Although virtual impactors are commercially available, their performance depends strongly on design geometry, flow rate, and operating conditions. A generic design rarely achieves optimal efficiency for a specific manufacturing process. Factors such as particle size distribution, carrier-gas properties, and flow regime must all be tuned carefully to ensure effective separation. Traditional physical prototyping is often impractical: manufacturing and testing multiple prototypes to assess design sensitivity to flow parameters is costly, time-consuming, and limited in scope. Moreover, subtle issues such as particle clumping, deposition on walls, or unwanted chemical or thermal interactions can be difficult to predict experimentally.

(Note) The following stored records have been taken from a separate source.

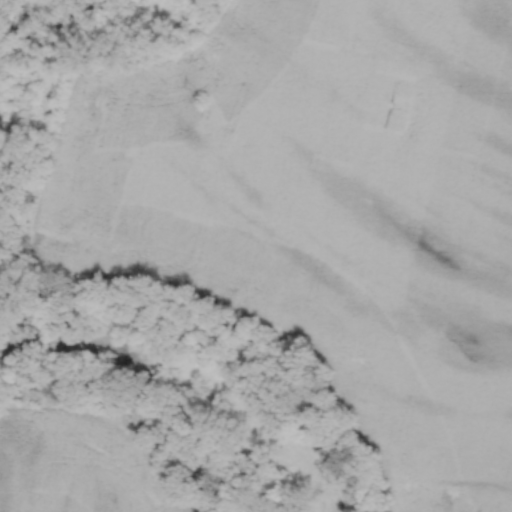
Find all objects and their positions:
power tower: (205, 101)
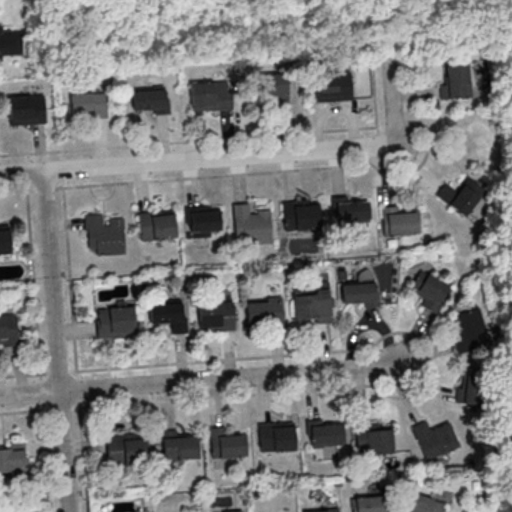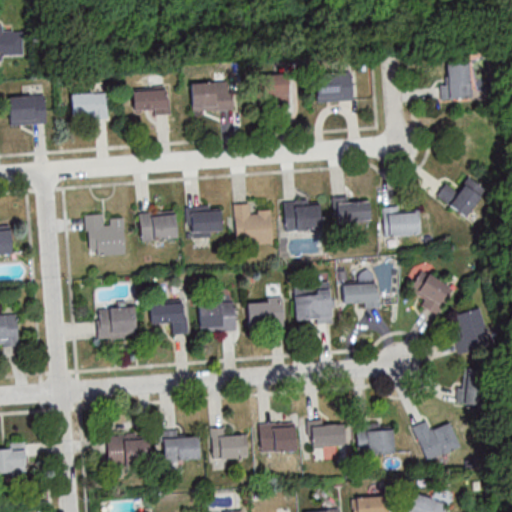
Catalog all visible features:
building: (11, 43)
park: (268, 43)
building: (456, 80)
building: (334, 85)
building: (275, 89)
building: (211, 96)
building: (151, 99)
building: (89, 105)
building: (27, 110)
building: (478, 132)
road: (244, 157)
building: (459, 197)
building: (351, 209)
building: (302, 214)
building: (401, 220)
building: (203, 222)
building: (157, 225)
building: (252, 225)
building: (104, 234)
building: (5, 240)
building: (362, 289)
building: (431, 290)
building: (314, 302)
building: (265, 312)
building: (169, 315)
building: (216, 316)
building: (115, 321)
building: (8, 330)
building: (470, 330)
road: (56, 341)
road: (199, 379)
building: (475, 386)
building: (327, 435)
building: (277, 437)
building: (374, 438)
building: (434, 439)
building: (226, 444)
building: (180, 446)
building: (127, 448)
building: (12, 457)
building: (369, 503)
building: (424, 503)
building: (324, 510)
building: (240, 511)
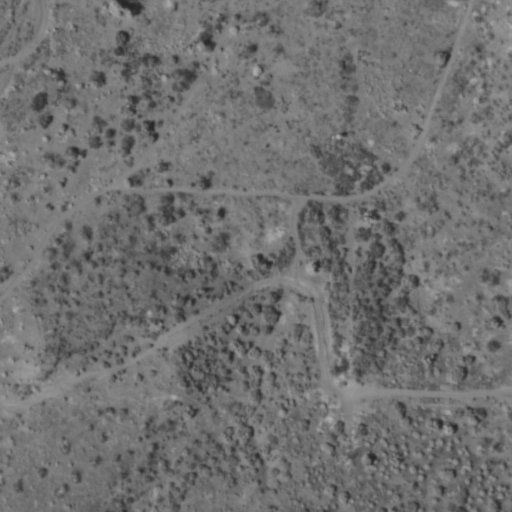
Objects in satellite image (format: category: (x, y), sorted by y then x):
road: (430, 394)
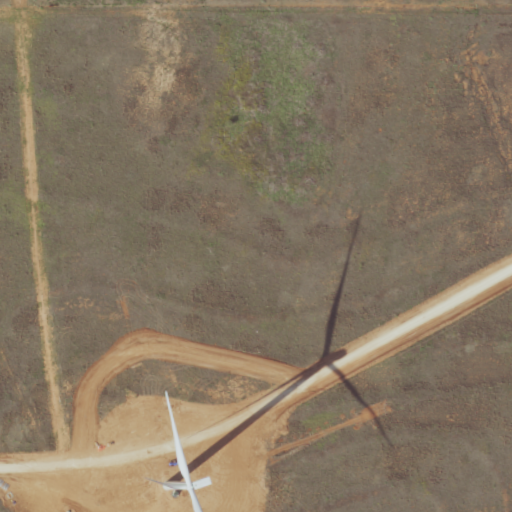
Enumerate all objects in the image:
road: (255, 6)
wind turbine: (168, 487)
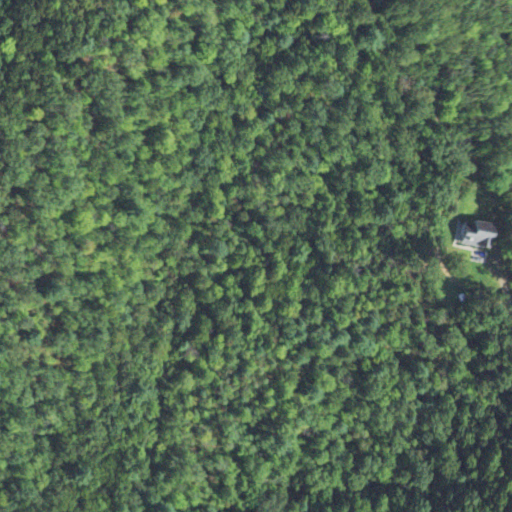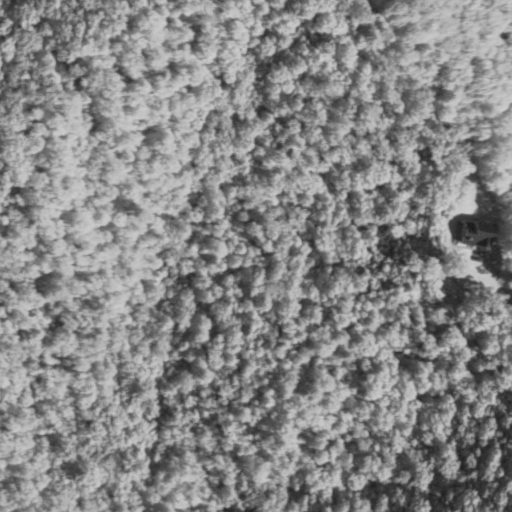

Jesmond Engineering sought to demonstrate how CFD can be used to overcome these limitations by allowing rapid, accurate virtual testing across a wide design space.
Virtual Impactor Case Study
The Problem
The Solution
A detailed CFD model of a three-outlet virtual impactor was developed to analyse its particle separation efficiency. A Rossin–Rammler particle size distribution was used at the inlet to represent a realistic spread of particle diameters within the flow, and the simulation tracked the trajectories of these particles as they passed through regions of differing velocity to quantify separation patterns. The key governing parameter, the Stokes number, was used to characterise particle behaviour: large particles with high Stokes numbers possessed sufficient inertia to continue in a straight path towards the central outlet, while small particles with low Stokes numbers followed the diverging streamlines to the side outlets. By adjusting geometric parameters, flow rates, and outlet configurations, Jesmond Engineering determined how each design variable affected separation efficiency, with analytical validation performed alongside the CFD to ensure results corresponded with theoretical expectations.
Conclusion
The CFD simulations clearly demonstrated how design geometry and flow conditions influence the efficiency of virtual impactors. Small adjustments to the flow-split angle and outlet positioning were shown to significantly affect the proportion of correctly separated particles. The modelling confirmed that larger particles are efficiently captured by inertia in the central outlet, while smaller ones are diverted into the side channels by the local flow field. By comparing multiple design configurations, Jesmond Engineering successfully identified the parameters most critical to efficient and reliable separation performance.
Benefits
This study highlights the power of CFD in accelerating the design and optimisation of complex particle separation devices. By replacing costly physical prototyping with computer-based simulation, Jesmond Engineering can evaluate numerous design variations in hours rather than weeks, enabling reduced development costs, shorter design cycles, and enhanced confidence in final product performance before fabrication. Beyond virtual impactors, the same simulation-based approach can be applied to a wide range of particle-laden flow systems, including filters, scrubbers, cyclones, and aerosol generators, delivering better-performing, more energy-efficient designs tailored precisely to each process.